>> BEGIN Given records
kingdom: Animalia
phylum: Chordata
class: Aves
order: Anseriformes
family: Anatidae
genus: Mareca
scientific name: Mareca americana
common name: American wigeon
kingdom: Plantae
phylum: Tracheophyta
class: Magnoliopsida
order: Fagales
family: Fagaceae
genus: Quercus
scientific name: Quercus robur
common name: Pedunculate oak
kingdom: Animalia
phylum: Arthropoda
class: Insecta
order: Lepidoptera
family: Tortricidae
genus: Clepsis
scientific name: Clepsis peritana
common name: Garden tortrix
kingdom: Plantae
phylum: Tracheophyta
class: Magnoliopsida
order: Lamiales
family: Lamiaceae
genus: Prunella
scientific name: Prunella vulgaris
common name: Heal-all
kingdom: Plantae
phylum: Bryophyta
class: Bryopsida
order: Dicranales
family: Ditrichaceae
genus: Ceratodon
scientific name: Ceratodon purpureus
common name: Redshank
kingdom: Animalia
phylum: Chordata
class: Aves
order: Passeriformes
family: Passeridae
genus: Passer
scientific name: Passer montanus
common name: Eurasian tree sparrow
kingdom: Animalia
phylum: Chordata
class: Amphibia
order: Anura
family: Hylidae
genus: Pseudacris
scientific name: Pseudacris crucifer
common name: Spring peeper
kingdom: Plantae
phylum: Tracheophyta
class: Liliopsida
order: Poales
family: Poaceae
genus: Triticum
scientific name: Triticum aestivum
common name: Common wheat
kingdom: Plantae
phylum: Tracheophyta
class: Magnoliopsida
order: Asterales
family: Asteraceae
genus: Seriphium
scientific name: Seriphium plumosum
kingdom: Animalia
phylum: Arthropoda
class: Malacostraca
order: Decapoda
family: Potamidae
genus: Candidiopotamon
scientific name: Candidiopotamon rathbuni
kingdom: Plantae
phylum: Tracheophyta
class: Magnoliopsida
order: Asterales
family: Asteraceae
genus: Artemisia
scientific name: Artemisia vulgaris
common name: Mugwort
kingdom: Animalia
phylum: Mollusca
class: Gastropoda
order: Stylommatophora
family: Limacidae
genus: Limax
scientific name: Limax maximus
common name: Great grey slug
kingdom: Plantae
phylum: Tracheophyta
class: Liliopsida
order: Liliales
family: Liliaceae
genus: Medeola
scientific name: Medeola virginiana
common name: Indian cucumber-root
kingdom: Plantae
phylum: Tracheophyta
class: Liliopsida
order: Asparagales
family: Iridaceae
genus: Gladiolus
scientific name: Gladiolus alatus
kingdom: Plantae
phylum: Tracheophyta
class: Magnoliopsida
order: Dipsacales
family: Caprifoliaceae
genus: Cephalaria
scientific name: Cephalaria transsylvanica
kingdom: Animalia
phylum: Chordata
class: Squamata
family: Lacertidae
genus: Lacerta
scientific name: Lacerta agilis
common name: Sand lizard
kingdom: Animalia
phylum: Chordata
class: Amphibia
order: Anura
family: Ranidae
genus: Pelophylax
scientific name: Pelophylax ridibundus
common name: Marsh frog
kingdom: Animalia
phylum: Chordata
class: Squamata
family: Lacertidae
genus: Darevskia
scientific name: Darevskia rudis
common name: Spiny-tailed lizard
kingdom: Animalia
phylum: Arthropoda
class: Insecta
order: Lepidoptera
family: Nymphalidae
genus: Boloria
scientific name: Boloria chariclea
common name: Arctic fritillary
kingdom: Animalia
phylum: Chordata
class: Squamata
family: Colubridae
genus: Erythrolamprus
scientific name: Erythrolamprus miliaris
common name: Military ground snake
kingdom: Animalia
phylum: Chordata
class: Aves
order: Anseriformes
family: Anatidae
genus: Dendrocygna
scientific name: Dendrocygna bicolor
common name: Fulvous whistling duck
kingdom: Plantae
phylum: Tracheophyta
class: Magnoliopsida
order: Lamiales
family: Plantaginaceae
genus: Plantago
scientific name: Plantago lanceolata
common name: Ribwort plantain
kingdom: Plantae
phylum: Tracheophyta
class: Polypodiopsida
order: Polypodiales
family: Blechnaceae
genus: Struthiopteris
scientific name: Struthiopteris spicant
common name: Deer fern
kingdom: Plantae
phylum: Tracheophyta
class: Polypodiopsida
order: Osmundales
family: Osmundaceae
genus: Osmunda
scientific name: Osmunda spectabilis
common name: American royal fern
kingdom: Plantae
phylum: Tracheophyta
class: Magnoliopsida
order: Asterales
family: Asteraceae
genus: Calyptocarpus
>> END Given records
Repeat the entire listing above line for line, with no changes.

__Expected answer__:
kingdom: Animalia
phylum: Chordata
class: Aves
order: Anseriformes
family: Anatidae
genus: Mareca
scientific name: Mareca americana
common name: American wigeon
kingdom: Plantae
phylum: Tracheophyta
class: Magnoliopsida
order: Fagales
family: Fagaceae
genus: Quercus
scientific name: Quercus robur
common name: Pedunculate oak
kingdom: Animalia
phylum: Arthropoda
class: Insecta
order: Lepidoptera
family: Tortricidae
genus: Clepsis
scientific name: Clepsis peritana
common name: Garden tortrix
kingdom: Plantae
phylum: Tracheophyta
class: Magnoliopsida
order: Lamiales
family: Lamiaceae
genus: Prunella
scientific name: Prunella vulgaris
common name: Heal-all
kingdom: Plantae
phylum: Bryophyta
class: Bryopsida
order: Dicranales
family: Ditrichaceae
genus: Ceratodon
scientific name: Ceratodon purpureus
common name: Redshank
kingdom: Animalia
phylum: Chordata
class: Aves
order: Passeriformes
family: Passeridae
genus: Passer
scientific name: Passer montanus
common name: Eurasian tree sparrow
kingdom: Animalia
phylum: Chordata
class: Amphibia
order: Anura
family: Hylidae
genus: Pseudacris
scientific name: Pseudacris crucifer
common name: Spring peeper
kingdom: Plantae
phylum: Tracheophyta
class: Liliopsida
order: Poales
family: Poaceae
genus: Triticum
scientific name: Triticum aestivum
common name: Common wheat
kingdom: Plantae
phylum: Tracheophyta
class: Magnoliopsida
order: Asterales
family: Asteraceae
genus: Seriphium
scientific name: Seriphium plumosum
kingdom: Animalia
phylum: Arthropoda
class: Malacostraca
order: Decapoda
family: Potamidae
genus: Candidiopotamon
scientific name: Candidiopotamon rathbuni
kingdom: Plantae
phylum: Tracheophyta
class: Magnoliopsida
order: Asterales
family: Asteraceae
genus: Artemisia
scientific name: Artemisia vulgaris
common name: Mugwort
kingdom: Animalia
phylum: Mollusca
class: Gastropoda
order: Stylommatophora
family: Limacidae
genus: Limax
scientific name: Limax maximus
common name: Great grey slug
kingdom: Plantae
phylum: Tracheophyta
class: Liliopsida
order: Liliales
family: Liliaceae
genus: Medeola
scientific name: Medeola virginiana
common name: Indian cucumber-root
kingdom: Plantae
phylum: Tracheophyta
class: Liliopsida
order: Asparagales
family: Iridaceae
genus: Gladiolus
scientific name: Gladiolus alatus
kingdom: Plantae
phylum: Tracheophyta
class: Magnoliopsida
order: Dipsacales
family: Caprifoliaceae
genus: Cephalaria
scientific name: Cephalaria transsylvanica
kingdom: Animalia
phylum: Chordata
class: Squamata
family: Lacertidae
genus: Lacerta
scientific name: Lacerta agilis
common name: Sand lizard
kingdom: Animalia
phylum: Chordata
class: Amphibia
order: Anura
family: Ranidae
genus: Pelophylax
scientific name: Pelophylax ridibundus
common name: Marsh frog
kingdom: Animalia
phylum: Chordata
class: Squamata
family: Lacertidae
genus: Darevskia
scientific name: Darevskia rudis
common name: Spiny-tailed lizard
kingdom: Animalia
phylum: Arthropoda
class: Insecta
order: Lepidoptera
family: Nymphalidae
genus: Boloria
scientific name: Boloria chariclea
common name: Arctic fritillary
kingdom: Animalia
phylum: Chordata
class: Squamata
family: Colubridae
genus: Erythrolamprus
scientific name: Erythrolamprus miliaris
common name: Military ground snake
kingdom: Animalia
phylum: Chordata
class: Aves
order: Anseriformes
family: Anatidae
genus: Dendrocygna
scientific name: Dendrocygna bicolor
common name: Fulvous whistling duck
kingdom: Plantae
phylum: Tracheophyta
class: Magnoliopsida
order: Lamiales
family: Plantaginaceae
genus: Plantago
scientific name: Plantago lanceolata
common name: Ribwort plantain
kingdom: Plantae
phylum: Tracheophyta
class: Polypodiopsida
order: Polypodiales
family: Blechnaceae
genus: Struthiopteris
scientific name: Struthiopteris spicant
common name: Deer fern
kingdom: Plantae
phylum: Tracheophyta
class: Polypodiopsida
order: Osmundales
family: Osmundaceae
genus: Osmunda
scientific name: Osmunda spectabilis
common name: American royal fern
kingdom: Plantae
phylum: Tracheophyta
class: Magnoliopsida
order: Asterales
family: Asteraceae
genus: Calyptocarpus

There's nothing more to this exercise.